Social media has long been hailed as the future of advertising, but basic challenges, including the difficulty of measuring return on investment (ROI), continue to prevent it from living up to these lofty expectations.
That’s according to the latest edition of the CMO Survey, which surveyed 388 marketing chiefs from big U.S. companies and found that social media ad spend has lagged behind predictions substantially over the last few years.
Execs’ current forecasts are rosy, as always: respondents predicted that the proportion of their marketing budgets devoted to social media advertising would rise from an average 10.5% currently to 12.9% over the next twelve months, and 18.5% in the next five years.
But an analysis included in the survey shows that CMOs have been telling the same story for quite some time – and it simply hasn’t come true.

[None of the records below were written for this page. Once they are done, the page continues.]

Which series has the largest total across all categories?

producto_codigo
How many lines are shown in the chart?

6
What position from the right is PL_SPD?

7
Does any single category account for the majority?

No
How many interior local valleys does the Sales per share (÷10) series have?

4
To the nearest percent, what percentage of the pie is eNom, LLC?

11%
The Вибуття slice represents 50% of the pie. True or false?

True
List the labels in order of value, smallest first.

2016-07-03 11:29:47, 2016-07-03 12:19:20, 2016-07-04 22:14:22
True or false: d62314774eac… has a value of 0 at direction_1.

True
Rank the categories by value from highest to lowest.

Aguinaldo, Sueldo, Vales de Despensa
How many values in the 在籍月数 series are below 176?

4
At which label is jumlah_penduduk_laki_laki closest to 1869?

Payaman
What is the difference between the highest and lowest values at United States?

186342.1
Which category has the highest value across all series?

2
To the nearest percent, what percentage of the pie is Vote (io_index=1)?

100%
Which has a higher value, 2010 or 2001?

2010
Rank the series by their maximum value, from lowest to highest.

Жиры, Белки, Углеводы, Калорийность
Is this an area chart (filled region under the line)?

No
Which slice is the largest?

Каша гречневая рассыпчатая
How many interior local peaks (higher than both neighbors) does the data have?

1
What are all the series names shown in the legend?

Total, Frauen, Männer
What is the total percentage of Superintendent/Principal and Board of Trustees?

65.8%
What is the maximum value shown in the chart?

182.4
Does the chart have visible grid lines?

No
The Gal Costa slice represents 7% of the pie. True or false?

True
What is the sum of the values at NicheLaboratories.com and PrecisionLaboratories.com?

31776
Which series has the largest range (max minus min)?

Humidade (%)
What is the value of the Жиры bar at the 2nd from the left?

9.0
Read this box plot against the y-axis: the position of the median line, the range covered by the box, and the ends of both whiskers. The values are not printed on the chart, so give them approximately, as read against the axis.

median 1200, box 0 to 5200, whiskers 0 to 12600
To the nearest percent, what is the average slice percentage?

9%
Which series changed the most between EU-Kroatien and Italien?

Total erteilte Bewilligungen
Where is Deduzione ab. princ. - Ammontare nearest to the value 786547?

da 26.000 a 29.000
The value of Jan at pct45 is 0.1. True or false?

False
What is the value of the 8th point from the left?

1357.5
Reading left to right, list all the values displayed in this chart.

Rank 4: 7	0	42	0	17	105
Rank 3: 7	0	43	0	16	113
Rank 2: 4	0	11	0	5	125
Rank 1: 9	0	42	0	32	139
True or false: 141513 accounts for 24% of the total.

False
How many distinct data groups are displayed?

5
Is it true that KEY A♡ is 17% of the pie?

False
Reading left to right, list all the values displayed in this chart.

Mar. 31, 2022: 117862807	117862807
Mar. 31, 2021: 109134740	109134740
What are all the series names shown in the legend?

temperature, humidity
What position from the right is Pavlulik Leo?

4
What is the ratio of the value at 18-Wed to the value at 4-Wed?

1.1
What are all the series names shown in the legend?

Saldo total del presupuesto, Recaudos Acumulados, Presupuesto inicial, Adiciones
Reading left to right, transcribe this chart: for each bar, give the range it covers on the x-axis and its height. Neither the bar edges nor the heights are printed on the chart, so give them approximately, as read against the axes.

Looking at previous five-year forecasts from 2010-2012, previous surveys predicted that social media advertising would grow to 17.7% of total marketing spend in 2015, but the actual share was just 10.6%.
Similarly, in 2016 the proportion was predicted to reach 16.5%, but the actual share was 11.7%; and for this year the proportion was expected to reach 19.5%, or almost twice the actual share of 10.5%.
So what gives? One consistent problem is marketers’ failure to coordinate social media advertising with their overall marketing strategy, the survey found.
Asked to assess how well social media has been integrated with other marketing functions on a scale of 1-7 over the last five years, respondents have barely budged, with the average level edging up from 3.9 in 2012 to 4.1 in 2017.
These mediocre results may in turn be due to the inability to leverage customer information in social media and communication strategies: here the mean integration level as assessed by respondents has actually decreased from 3.8 in 2012 to 3.4 in 2017 – perhaps reflecting the explosive growth in available information over this period, outstripping companies’ ability to manage the data.
Above all CMOs remain skeptical about their own ability to determine the impact of social media on the bottom line.
Asked how they measure social media’s contribution to their business, the proportion who said they have proven it quantitatively has gradually increased from 14.6% to 18.4%, while the proportion who say they have a qualitative – but not quantitative – sense of its impact has remained basically flat, with a slight decrease from 40.4% to 38.2%.Meanwhile almost half of CMOs have consistently said they have no way of assessing social media’s contribution either quantitatively or qualitatively, with the proportion of “no idea” respondents scarcely moving from 45% in 2012 to 43.3% in 2017.